From the department chair

By Dr. Kent Weigel, Judge John J. Crown Chair in Dairy Genetics and Department Chair

Greetings from campus, as we welcome tens of thousands of new and continuing students back to Madison for the fall semester! Animal & Dairy Sciences is doing our part in this descent on campus as our department expects 88 new students to matriculate in September, a nearly 40 percent increase over last year.

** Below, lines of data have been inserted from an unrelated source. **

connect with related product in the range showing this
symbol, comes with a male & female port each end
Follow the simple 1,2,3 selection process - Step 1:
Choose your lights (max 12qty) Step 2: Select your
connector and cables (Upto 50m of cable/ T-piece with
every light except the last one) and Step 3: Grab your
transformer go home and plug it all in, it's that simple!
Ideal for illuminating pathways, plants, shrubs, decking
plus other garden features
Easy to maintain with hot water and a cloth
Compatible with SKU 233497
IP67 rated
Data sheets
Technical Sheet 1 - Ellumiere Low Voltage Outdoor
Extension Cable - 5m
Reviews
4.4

The most newsworthy item in our department this fall is the launch of our new Animal and Veterinary Biosciences major. Approved earlier this summer, this major will replace our historical Animal Sciences major with a forward-looking curriculum that will prepare our students for veterinary school and countless other animal-related careers. The requirements are flexible, with students completing core courses in animal health, welfare, genetics, nutrition, and physiology, and then choosing from a broad array of courses in animal biology and related fields. Students who wish to pursue careers in veterinary medicine can meet the entrance requirements within the Animal and Veterinary Biosciences major, whereas those destined for a multitude of other career paths within our grand challenge areas of animal health & welfare, precision livestock farming, food safety, land & water stewardship, and biomedical advancements can pursue their passions.

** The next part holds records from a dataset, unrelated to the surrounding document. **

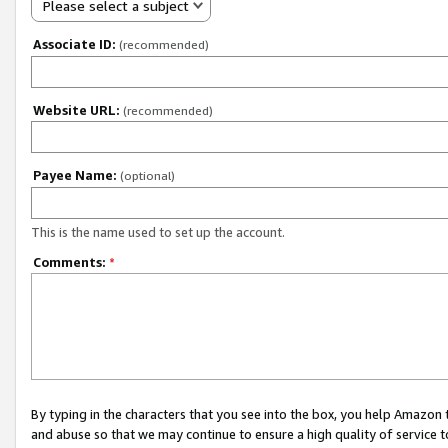
Please select a subject
Associate ID:
(recommended)
Website URL:
(recommended)
Payee Name:
(optional)
This is the name used to set up the account.
Comments:
*
By typing in the characters that you see into the box, you help Amazon
and abuse so that we may continue to ensure a high quality of service t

On the faculty side, we have active searches for two new assistant professors, one that will build upon a traditional departmental strength, and one that will bring new research and teaching opportunities. With funding from the Dairy Innovation Hub, we are seeking a new faculty member in adaptive dairy cattle nutrition. This individual will carry out research and teaching that will help dairy farmers achieve optimal health and performance in their calves, heifers, and cows using nutritional management strategies that are resilient to the environmental and management challenges we will face in the coming decades. And, with strong support from Dean Gillaspy, we are seeking a new faculty member in companion and working animal biology. This individual’s research will focus on the health, nutrition, genetics, or physiology of our canine, feline, or equine friends, while their teaching will serve the interests of a growing number of undergraduate students who plan to pursue careers that will advance the care, feeding, housing, and training of companion and service animals in our society.

In terms of research, our faculty have been extremely successful in securing external funding this year, and a few samples of grants involving genetics and data science are highlighted in the newsletter. Guilherme Rosa received a $1M interdisciplinary grant from the USDA National Institute of Food and Agriculture (NIFA) to integrate genomic data of beef cattle with soil, climate, forage, and weather data of livestock farms for the purpose of developing precision breeding strategies that will improve animal welfare, productivity, and resilience. Joao Dorea received $1M from the same program for his grant, which focuses on using computer vision (a coupling of digital images and artificial intelligence algorithms) to improve the metabolic health of dairy cows during the transition period before and after calving. In addition, Hasan Khatib received a $650,000 grant from the USDA-NIFA animal reproduction program to study epigenetics in sheep, specifically the impact of paternal nutrition on embryo development and reproductive efficiency in the next two generations. Steven Ricke and his collaborators were awarded a $297,000 from USDA’s NIFA’s AFRI Food Safety and Defense program for their project Harnessing iron metabolism to limit salmonella in pre- and post-harvest poultry. The goal of Steve’s project is to test the efficacy of promising new bioenergetic solutions to improve animal health and limit the transmission of harmful bacterial pathogens. Lastly, I was fortunate to secure at $650K grant from the USDA-NIFA animal genetics program, with focus on developing genomic predictions for resilience in U.S. dairy cattle, which will allow farmers to select animals that with consistent performance in the presence of environmental or management disturbances.

Thanks for your continued interest and support, and I hope you enjoy the articles.